Work to be completed: Could the data below be copied exactly, minus the pictures?
━━ Raw data ━━
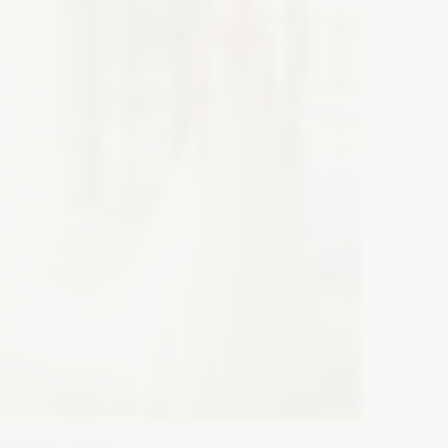
lizabeth Passion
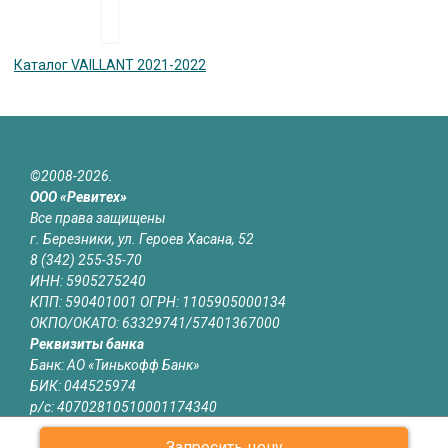
Каталог VAILLANT 2021-2022
©2008-2026.
ООО «Ревитех»
Все права защищены
г. Березники, ул. Героев Хасана, 52
8 (342) 255-35-70
ИНН: 5905275240
КПП: 590401001 ОГРН: 1105905000134
ОКПО/ОКАТО: 63329741/57401367000
Реквизиты банка
Банк: АО «Тинькофф Банк»
БИК: 044525974
р/с: 40702810510001174340
к/с: 30101810145250000974
Запросить цену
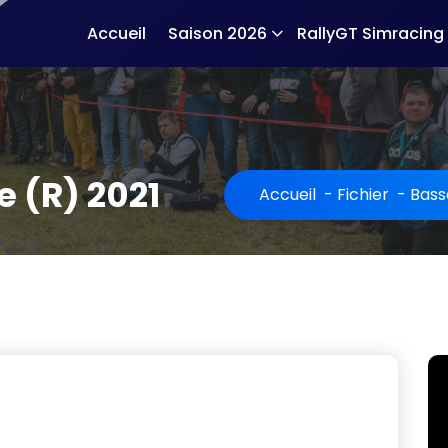
Accueil
Saison 2026
RallyGT Simracing
 (R) 2021
Accueil
-
Fichier
-
Bass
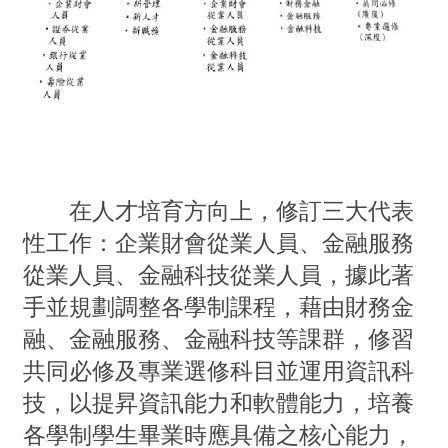
在人才培育方向上，修訂三大代表
性工作：企業財會從業人員、金融服務
從業人員、金融科技從業人員，據此著
手並規劃調整各學制課程，藉由財務金
融、金融服務、金融科技等課群，修習
共同必修及專業選修科目並運用資訊科
技，以提昇資訊能力和軟體能力，培養
各學制學生畢業時應具備之核心能力，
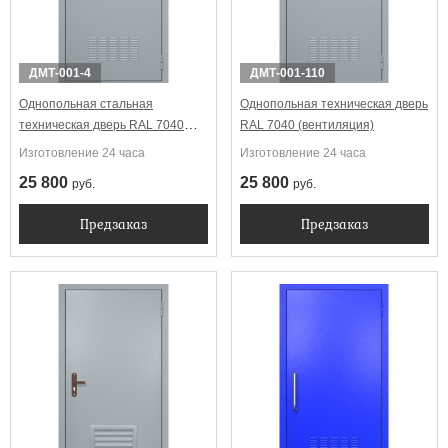
ДМТ-001-4
ДМТ-001-110
Однопольная стальная
Однопольная техническая дверь
техническая дверь RAL 7040
RAL 7040 (вентиляция)
(вентиляция)
Изготовление 24 часа
Изготовление 24 часа
25 800
25 800
руб.
руб.
Предзаказ
Предзаказ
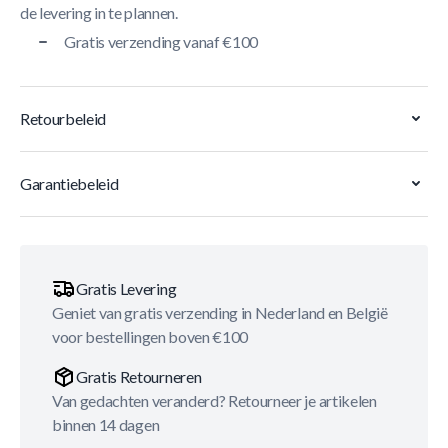
de levering in te plannen.
Gratis verzending vanaf €100
Retourbeleid
Garantiebeleid
Gratis Levering
Geniet van gratis verzending in Nederland en België
voor bestellingen boven €100
Gratis Retourneren
Van gedachten veranderd? Retourneer je artikelen
binnen 14 dagen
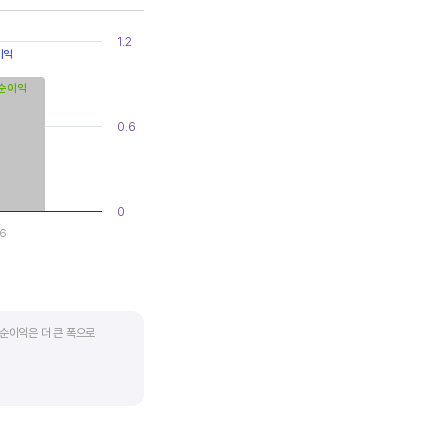
1.2
이익
순이익
0.6
0
06
순이익은 더 큰 폭으로
지기도 합니다. 심할 경우 경기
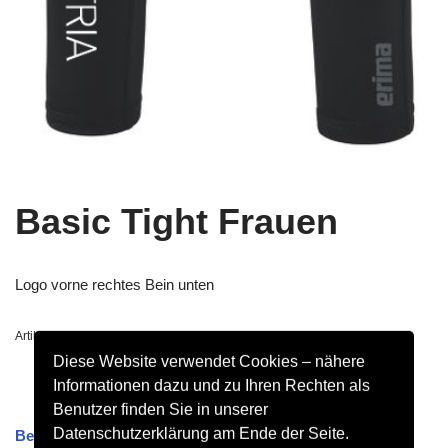
Basic Tight Frauen
Logo vorne rechtes Bein unten
Artikelnummer:
2292302
Diese Website verwendet Cookies – nähere
Informationen dazu und zu Ihren Rechten als
Benutzer finden Sie in unserer
Datenschutzerklärung am Ende der Seite.
Beschreibung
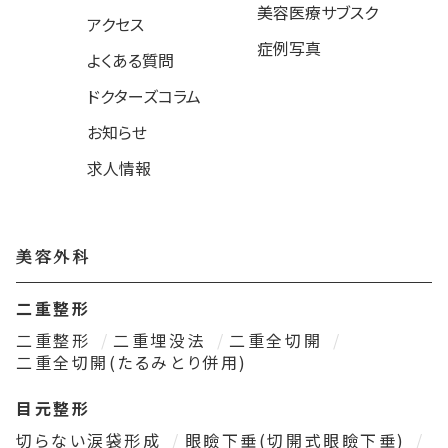
美容医療サブスク
アクセス
症例写真
よくある質問
ドクターズコラム
お知らせ
求人情報
美容外科
二重整形
二重整形
二重埋没法
二重全切開
二重全切開(たるみとり併用)
目元整形
切らない涙袋形成
眼瞼下垂(切開式眼瞼下垂)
━━━
Response area:
lizabeth Passion
Каталог VAILLANT 2021-2022
©2008-2026.
ООО «Ревитех»
Все права защищены
г. Березники, ул. Героев Хасана, 52
8 (342) 255-35-70
ИНН: 5905275240
КПП: 590401001 ОГРН: 1105905000134
ОКПО/ОКАТО: 63329741/57401367000
Реквизиты банка
Банк: АО «Тинькофф Банк»
БИК: 044525974
р/с: 40702810510001174340
к/с: 30101810145250000974
Запросить цену
Accueil
Saison 2026
RallyGT Simracing
 (R) 2021
Accueil
-
Fichier
-
Bass
在人才培育方向上，修訂三大代表
性工作：企業財會從業人員、金融服務
從業人員、金融科技從業人員，據此著
手並規劃調整各學制課程，藉由財務金
融、金融服務、金融科技等課群，修習
共同必修及專業選修科目並運用資訊科
技，以提昇資訊能力和軟體能力，培養
各學制學生畢業時應具備之核心能力，
ДМТ-001-4
ДМТ-001-110
Однопольная стальная
Однопольная техническая дверь
техническая дверь RAL 7040
RAL 7040 (вентиляция)
(вентиляция)
Изготовление 24 часа
Изготовление 24 часа
25 800
25 800
руб.
руб.
Предзаказ
Предзаказ
de levering in te plannen.
Gratis verzending vanaf €100
Retourbeleid
Garantiebeleid
Gratis Levering
Geniet van gratis verzending in Nederland en België
voor bestellingen boven €100
Gratis Retourneren
Van gedachten veranderd? Retourneer je artikelen
binnen 14 dagen
1.2
이익
순이익
0.6
0
06
순이익은 더 큰 폭으로
지기도 합니다. 심할 경우 경기
Basic Tight Frauen
Logo vorne rechtes Bein unten
Artikelnummer:
2292302
Diese Website verwendet Cookies – nähere
Informationen dazu und zu Ihren Rechten als
Benutzer finden Sie in unserer
Datenschutzerklärung am Ende der Seite.
Beschreibung
美容医療サブスク
アクセス
症例写真
よくある質問
ドクターズコラム
お知らせ
求人情報
美容外科
二重整形
二重整形
二重埋没法
二重全切開
二重全切開(たるみとり併用)
目元整形
切らない涙袋形成
眼瞼下垂(切開式眼瞼下垂)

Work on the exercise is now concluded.